興味深いことに、ABBによる調査への回答者のうち72%が、持続可能性への対応を目的とした産業用IoT(モノのインターネット)への投資を増やす計画があるとしています。筆者も、彼らの選択を支持しています。

デジタル化が私たちの生活や仕事に多大な影響を与えることが明らかになるにつれて、私たちはIoTを、効率化のためだけに使用する状況から次のステージに移行しつつあります。IoTは今や、持続可能性に関連した手段であり、あらゆる企業にとって例外ではありません。ボーダフォン社とWPIエコノミクス社が作成した報告書によると、IoTや5Gなどの新しい技術によって、イギリスは年間1740万トンのCO2を削減できると述べています。

筆者は数年前から、物流をより持続可能性へ配慮した業界にする手段としてIoTの活用を提案しています。物流業界には解決すべきいくつもの重要な要素がパズルのように存在しており、IoT技術が解決の助けとなるのです。

物流工程全体の持続可能性と破損品への対処

破損した商品を欲しがる人はいないはずです。破損品は製造元と顧客の双方にとって頭痛の種であり、企業はこの問題による影響を少なくするために結果として炭素排出量を増やしてしまう可能性があります。筆者は、この問題の根元にある原因はデータ不足だと考えています。

破損品については目的地で報告されるのみで、過程におけるデータがほとんど、あるいは全くないため、「なぜその状態になったのか」を正確に把握することは、物流会社にとって困難と言えるでしょう。

__データ__:
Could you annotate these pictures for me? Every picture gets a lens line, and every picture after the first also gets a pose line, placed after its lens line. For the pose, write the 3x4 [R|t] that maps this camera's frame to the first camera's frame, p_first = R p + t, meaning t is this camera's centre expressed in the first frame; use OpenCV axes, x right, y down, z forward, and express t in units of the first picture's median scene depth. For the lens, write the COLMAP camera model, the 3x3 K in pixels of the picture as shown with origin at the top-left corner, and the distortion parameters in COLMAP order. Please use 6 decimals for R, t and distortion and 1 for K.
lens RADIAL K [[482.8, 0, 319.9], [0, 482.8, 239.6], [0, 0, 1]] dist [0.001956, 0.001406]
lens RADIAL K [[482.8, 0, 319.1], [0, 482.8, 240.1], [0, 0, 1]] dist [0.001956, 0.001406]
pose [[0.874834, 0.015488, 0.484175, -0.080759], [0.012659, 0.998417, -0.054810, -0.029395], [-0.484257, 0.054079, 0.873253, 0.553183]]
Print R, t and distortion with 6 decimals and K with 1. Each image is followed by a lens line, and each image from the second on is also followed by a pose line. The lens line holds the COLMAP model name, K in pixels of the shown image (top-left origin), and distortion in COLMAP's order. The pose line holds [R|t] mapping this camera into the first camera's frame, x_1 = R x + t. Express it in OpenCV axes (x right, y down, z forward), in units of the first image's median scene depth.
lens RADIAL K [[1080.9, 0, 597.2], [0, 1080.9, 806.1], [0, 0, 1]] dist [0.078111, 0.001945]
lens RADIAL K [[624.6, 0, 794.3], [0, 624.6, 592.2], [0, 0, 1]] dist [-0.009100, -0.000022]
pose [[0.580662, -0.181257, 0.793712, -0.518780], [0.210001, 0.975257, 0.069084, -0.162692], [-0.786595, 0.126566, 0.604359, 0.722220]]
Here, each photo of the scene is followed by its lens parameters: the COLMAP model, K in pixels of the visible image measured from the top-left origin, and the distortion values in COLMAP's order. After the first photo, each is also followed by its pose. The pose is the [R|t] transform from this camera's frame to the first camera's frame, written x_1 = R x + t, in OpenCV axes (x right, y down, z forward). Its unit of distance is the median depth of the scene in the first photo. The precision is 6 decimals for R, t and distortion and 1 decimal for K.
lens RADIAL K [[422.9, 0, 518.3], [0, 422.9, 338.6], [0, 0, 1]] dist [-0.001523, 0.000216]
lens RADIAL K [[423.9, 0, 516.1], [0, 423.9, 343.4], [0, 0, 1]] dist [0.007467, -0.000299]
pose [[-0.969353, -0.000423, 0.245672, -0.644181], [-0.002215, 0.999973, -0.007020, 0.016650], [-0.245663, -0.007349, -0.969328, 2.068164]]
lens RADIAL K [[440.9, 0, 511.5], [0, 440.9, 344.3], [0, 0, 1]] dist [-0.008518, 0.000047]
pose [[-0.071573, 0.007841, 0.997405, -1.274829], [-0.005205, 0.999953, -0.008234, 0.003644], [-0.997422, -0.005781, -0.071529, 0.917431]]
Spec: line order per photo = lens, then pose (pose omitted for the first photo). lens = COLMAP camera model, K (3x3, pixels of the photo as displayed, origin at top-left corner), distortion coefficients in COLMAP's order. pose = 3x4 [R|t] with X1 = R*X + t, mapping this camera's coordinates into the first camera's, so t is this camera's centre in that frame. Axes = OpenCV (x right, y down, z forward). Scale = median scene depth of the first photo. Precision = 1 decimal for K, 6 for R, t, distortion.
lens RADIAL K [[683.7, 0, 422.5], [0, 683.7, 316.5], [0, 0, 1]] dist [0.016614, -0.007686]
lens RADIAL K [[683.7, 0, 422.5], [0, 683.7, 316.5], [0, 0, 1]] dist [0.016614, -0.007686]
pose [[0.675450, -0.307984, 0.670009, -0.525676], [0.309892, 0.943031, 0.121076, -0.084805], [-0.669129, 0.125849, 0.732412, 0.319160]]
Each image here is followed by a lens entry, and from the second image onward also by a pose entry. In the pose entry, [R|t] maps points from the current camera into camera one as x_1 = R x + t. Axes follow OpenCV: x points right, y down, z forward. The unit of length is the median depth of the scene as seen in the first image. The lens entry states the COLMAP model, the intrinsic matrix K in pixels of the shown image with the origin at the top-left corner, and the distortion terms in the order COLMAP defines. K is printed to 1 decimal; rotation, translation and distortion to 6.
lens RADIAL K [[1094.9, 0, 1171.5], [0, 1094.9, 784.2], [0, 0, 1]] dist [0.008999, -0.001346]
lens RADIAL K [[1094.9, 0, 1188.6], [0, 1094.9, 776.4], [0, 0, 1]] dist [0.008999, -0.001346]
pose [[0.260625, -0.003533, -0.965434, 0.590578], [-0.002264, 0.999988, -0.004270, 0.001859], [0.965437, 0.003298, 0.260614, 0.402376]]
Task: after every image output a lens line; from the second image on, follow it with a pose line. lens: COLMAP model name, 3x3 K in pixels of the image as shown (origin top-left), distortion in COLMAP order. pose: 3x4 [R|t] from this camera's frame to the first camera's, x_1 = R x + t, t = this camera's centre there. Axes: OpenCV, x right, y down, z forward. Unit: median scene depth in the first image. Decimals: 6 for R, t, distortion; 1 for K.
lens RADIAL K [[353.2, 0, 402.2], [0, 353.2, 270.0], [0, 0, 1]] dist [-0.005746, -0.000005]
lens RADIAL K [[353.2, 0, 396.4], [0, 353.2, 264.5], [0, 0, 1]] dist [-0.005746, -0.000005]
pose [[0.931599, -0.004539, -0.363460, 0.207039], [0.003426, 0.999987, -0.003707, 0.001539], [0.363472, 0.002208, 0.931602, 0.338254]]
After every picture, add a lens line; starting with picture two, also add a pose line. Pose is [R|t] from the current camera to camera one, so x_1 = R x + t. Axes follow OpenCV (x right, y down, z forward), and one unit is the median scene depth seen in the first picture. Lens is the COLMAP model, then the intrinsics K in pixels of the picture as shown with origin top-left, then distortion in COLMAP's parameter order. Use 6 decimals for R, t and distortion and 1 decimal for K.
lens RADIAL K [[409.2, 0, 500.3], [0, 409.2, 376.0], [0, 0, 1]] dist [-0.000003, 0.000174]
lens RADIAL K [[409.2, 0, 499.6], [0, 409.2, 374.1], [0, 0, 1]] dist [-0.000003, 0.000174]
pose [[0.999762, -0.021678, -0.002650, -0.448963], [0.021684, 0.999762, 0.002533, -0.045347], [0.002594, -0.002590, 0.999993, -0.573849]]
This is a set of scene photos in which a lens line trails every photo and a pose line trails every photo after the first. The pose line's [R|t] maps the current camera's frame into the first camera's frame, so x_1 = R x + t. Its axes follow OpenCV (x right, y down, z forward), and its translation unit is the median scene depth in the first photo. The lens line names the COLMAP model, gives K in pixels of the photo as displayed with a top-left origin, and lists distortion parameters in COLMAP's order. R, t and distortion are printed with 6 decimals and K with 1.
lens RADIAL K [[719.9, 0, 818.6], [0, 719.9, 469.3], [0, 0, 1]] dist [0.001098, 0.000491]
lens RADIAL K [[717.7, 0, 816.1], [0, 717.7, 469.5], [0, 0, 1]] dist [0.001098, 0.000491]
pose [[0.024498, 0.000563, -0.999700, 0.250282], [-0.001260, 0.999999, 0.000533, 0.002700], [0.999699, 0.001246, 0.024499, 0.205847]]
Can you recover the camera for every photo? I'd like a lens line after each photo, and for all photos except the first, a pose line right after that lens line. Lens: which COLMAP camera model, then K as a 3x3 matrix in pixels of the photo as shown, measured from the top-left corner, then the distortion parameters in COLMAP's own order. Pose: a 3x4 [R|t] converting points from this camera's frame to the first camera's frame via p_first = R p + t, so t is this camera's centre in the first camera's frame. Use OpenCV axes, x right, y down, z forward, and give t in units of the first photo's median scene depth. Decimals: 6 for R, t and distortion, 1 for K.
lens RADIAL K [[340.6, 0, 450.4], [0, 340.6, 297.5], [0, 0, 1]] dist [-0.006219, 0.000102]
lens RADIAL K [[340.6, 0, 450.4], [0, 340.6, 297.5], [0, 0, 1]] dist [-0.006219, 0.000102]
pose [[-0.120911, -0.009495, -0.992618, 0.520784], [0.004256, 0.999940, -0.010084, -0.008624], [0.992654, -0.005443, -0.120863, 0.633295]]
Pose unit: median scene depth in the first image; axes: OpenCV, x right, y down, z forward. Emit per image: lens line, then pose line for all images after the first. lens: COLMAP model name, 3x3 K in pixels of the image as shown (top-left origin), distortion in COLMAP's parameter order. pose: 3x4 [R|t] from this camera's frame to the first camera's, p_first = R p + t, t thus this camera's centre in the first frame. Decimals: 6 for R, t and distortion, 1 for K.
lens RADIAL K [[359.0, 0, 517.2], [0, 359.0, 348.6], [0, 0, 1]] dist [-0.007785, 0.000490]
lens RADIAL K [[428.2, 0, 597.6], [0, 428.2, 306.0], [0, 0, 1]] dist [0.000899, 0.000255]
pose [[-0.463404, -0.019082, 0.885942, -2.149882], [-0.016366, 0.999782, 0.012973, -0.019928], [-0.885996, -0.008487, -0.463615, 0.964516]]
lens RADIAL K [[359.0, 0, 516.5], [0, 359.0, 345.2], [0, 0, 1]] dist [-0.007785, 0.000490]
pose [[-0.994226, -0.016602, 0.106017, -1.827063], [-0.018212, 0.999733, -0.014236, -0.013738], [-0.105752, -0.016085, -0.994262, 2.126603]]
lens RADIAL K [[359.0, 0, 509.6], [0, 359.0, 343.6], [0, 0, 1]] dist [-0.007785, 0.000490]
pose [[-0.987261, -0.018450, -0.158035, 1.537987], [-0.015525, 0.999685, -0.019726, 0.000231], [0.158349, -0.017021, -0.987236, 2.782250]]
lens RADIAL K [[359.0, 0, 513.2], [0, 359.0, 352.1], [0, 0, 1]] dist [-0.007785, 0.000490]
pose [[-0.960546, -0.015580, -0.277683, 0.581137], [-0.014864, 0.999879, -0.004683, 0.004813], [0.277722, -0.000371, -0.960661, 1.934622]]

__課題 A__:
IoTと持続可能性に関する文章を、2文で要約せよ。
__課題 B__:
IoTと持続可能性に関する文章について、次の問いにそれぞれ一行で答えよ。
(i) ABBによる調査で、持続可能性への対応を目的とした産業用IoTへの投資を増やす計画があるとした回答者は何%か。
(ii) ボーダフォン社とWPIエコノミクス社が作成した報告書によると、イギリスは新しい技術によって年間何トンのCO2を削減できるか。
(iii) 破損品はどこで報告されるのみだとされているか。
__課題 C__:
IoTと持続可能性に関する文章を最後の文から引き継ぎ、その先を書き進めよ。

__解答 A__:
ABBの調査では回答者の72%が持続可能性への対応を目的とした産業用IoTへの投資を増やす計画であり、IoTは効率化のためだけの使用から持続可能性に関連した手段へと移行しつつある。筆者は物流をより持続可能性へ配慮した業界にする手段としてIoTの活用を提案しており、破損品の問題の根元にある原因はデータ不足だと考えている。

__解答 B__:
(i) 72%
(ii) 1740万トン
(iii) 目的地

__解答 C__:
つまり、いつどこで破損したのか、また、破損を回避する機会があったかなどについて、必ずしも知ることができないのです。その結果、日常的に商品が破損する可能性が高まり、企業のコストや環境にまで影響が及んでしまいます。

IoTトラッカーは、位置、衝撃、温度、湿度、光など、貨物の重要な指標に関する情報をリアルタイムで収集できるため、問題を特定し、取り返しのつかない損害が生じる前に是正できます。リアルタイムでのデータ収集により、企業は正常値から逸脱した時にすぐデータを受け取れます。例えば食品や医薬品を輸送する場合には、湿度や温度の指標が非常に重要です。これらの指標が推奨値から外れると、商品の劣化が始まります。また、リアルタイムセンサーを用いれば、異常が起きたらすぐ輸送業者に通知が送られるので、破損を発見した時ではなく問題が発生したタイミングで解決できるのです。

品質管理やリスク対策のための人件費の削減

デジタル化の主な利点の一つは、業務プロセスが簡素化され、単純な反復作業を人が行う必要がなくなることです。

機械のほうがより効率的かつ正確に行えるところに人員を投入すると、炭素排出量の増加につながります。しかし物流業界ではそれが一般的なのが現状で、裏を返せばデジタル化に取り組む機が熟しているとも言えるでしょう。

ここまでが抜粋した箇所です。